= Gordon McGregor Reid =

Gordon McGregor Reid PPFLS (born 9 February 1948) was Director General and Chief Executive of the North of England Zoological Society, popularly known as Chester Zoo. He stepped down in 2010.
The North of England Zoological Society is an independent charity for conservation, education and science. It is also one of the leading wildlife attractions in the UK, receiving well over one million paying guests each year.

Under Gordon McGregor Reid's leadership, this major wildlife attraction has gained more than 100 international, national and regional awards for success in conservation, environment management education, science, and business excellence, including the Queen's Award for Enterprise in the category of Sustainable Development–the highest business accolade in the UK.

== Africa research ==
From humble beginnings as a 16-year-old technician in the zoology department at Glasgow University, Gordon rose to conduct leading research into aquatic life in Botswana and Nigeria. He completed his PhD at King's College London with a thesis on the morphology of tropical fish.

In recent years, he has taken Chester Zoo from strength to strength to its current position as the sixth largest visitor attraction in the UK, with 6,000 animals of 600 species, half of them on the World Conservation Union's endangered list.
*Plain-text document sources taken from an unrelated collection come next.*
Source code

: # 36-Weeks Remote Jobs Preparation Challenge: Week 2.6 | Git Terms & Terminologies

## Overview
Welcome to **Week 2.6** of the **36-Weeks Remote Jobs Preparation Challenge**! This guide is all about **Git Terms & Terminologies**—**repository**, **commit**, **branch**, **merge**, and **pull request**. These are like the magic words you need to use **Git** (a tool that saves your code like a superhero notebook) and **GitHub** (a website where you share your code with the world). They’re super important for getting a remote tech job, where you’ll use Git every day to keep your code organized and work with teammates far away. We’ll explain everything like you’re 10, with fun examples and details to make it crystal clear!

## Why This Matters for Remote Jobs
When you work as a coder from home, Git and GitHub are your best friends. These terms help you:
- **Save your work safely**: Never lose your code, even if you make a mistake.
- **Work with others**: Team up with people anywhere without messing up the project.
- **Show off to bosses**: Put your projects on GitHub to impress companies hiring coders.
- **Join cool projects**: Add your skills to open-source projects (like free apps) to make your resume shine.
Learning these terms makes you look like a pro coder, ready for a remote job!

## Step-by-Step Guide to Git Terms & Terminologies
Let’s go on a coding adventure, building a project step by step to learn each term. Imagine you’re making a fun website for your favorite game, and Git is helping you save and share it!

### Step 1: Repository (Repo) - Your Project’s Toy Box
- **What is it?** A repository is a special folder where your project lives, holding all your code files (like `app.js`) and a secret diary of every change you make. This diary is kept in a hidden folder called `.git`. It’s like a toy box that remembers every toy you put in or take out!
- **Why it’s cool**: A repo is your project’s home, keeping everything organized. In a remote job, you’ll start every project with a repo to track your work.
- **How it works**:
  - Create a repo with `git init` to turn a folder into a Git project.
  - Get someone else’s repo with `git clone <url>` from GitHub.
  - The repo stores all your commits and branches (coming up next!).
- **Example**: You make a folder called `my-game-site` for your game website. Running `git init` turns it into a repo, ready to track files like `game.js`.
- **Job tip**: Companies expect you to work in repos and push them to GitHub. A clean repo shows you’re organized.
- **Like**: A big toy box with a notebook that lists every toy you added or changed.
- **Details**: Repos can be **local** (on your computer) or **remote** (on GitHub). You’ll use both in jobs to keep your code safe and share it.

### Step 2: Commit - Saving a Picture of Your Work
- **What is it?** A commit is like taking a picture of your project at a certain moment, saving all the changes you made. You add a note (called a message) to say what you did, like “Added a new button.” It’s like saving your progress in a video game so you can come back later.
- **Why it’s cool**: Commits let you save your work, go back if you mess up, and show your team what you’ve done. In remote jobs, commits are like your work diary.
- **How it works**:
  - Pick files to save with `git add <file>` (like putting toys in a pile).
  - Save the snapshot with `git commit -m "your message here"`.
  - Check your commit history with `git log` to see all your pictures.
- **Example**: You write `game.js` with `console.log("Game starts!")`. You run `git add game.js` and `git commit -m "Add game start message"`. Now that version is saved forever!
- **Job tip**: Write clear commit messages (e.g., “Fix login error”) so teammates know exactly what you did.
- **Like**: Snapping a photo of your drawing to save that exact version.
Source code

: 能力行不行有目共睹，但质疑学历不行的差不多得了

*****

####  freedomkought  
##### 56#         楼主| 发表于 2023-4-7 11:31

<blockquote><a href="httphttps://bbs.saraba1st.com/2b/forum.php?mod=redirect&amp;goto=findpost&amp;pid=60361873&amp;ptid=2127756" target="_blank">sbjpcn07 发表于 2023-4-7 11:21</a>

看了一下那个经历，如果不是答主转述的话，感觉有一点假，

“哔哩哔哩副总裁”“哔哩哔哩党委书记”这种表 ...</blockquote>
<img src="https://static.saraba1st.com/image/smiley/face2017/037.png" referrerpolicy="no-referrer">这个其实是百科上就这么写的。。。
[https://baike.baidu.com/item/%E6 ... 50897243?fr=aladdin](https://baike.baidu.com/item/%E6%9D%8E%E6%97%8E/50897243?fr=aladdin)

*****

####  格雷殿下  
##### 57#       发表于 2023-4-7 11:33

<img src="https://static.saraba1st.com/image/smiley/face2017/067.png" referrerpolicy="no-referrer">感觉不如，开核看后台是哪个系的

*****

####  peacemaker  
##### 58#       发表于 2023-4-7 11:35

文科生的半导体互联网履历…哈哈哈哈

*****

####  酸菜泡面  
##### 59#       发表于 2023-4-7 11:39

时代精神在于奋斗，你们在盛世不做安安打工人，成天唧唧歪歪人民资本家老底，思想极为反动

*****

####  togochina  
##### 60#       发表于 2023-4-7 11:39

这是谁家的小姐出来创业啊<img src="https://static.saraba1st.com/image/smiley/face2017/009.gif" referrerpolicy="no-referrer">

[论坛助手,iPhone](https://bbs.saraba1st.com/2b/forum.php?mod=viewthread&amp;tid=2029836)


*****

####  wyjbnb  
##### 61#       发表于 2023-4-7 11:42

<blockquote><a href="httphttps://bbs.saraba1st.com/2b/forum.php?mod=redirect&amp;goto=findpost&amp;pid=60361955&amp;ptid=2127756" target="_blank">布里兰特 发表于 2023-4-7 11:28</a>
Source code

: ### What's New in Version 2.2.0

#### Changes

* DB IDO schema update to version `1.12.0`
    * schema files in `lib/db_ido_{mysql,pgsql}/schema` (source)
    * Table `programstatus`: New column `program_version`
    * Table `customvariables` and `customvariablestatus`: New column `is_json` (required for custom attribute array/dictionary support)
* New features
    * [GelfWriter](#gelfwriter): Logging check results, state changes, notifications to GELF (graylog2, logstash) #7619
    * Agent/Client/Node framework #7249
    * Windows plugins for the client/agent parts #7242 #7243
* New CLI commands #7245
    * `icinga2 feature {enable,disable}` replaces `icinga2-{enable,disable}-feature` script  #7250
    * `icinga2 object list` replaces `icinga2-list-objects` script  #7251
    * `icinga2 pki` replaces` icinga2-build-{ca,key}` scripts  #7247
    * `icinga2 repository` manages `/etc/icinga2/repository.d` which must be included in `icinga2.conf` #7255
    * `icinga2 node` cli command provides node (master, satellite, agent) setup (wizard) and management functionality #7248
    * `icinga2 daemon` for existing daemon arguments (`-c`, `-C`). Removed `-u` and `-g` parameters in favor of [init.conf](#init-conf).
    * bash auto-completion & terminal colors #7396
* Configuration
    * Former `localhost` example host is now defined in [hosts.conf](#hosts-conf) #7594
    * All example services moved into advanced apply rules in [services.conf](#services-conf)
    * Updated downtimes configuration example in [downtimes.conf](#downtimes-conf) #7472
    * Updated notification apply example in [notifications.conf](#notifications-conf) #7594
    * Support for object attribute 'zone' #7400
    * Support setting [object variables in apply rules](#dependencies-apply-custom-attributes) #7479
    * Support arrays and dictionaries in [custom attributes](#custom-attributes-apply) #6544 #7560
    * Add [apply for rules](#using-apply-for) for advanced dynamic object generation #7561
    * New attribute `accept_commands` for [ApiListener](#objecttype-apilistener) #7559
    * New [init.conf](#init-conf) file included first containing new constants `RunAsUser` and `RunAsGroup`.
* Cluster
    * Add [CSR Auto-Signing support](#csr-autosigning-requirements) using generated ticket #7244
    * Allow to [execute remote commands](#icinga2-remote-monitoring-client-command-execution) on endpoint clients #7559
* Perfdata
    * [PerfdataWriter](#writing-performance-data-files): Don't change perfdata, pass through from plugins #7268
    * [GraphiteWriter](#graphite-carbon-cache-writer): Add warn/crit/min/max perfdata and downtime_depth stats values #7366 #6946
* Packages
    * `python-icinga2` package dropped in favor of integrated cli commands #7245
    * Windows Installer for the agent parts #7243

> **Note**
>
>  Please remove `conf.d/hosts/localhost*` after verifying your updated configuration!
In 2008 Gordon was made an Honorary Doctor in Science for his contribution to knowledge of the natural world from the Faculty of Science and Engineering at Manchester Metropolitan University (MMU). The conservation work of the zoo spans more than 50 countries, including Kenya, where it works with MMU’s Behaviour and Ecology Group on the Chyulu Project for Rhino Conservation. MMU is soon to embark on a new Masters programme in Zoo Conservation Biology, jointly run with Chester Zoo.

==Death of Staff and UK Health & Safety Ruling ==
Professor Gordon Reid, director of the North of England Zoological Society, which runs Chester Zoo, admitted at Chester Crown Court that the law on health and safety had been broken. The Zoo was fined 25,000. Elephant keeper Richard Hughes, 34, died following the incident at Chester Zoo on February 8, 2001.
https://www.manchestereveningnews.co.uk/news/greater-manchester-news/25000-fine-on-death-zoo-1130233

==Recognition==
He has served as president of the Linnean Society of London (2003-2006), president of rECOrd (Local Biological Records Centre for Cheshire), president of the World Association of Zoos and Aquariums

IUCN-CBSG Ulysses Seal Medal for Conservation Innovation (2010); Gold Medal of North of England Zoological Society;E.D. Le Cren Medal of the Fisheries Society of the British Isles; Heini Hediger Award of the World Association of Zoos and Aquariums; IUCN Chair's Citation for Excellence; ZSL Award for Outstanding Contributions to the Zoo Community; EAZA Lifetime Achievements Award for Conservation, Education and Science; DSc (and Medal) Manchester Metropolitan University; DSc University of Chester; Honorary Fellowship Liverpool John Moore's University.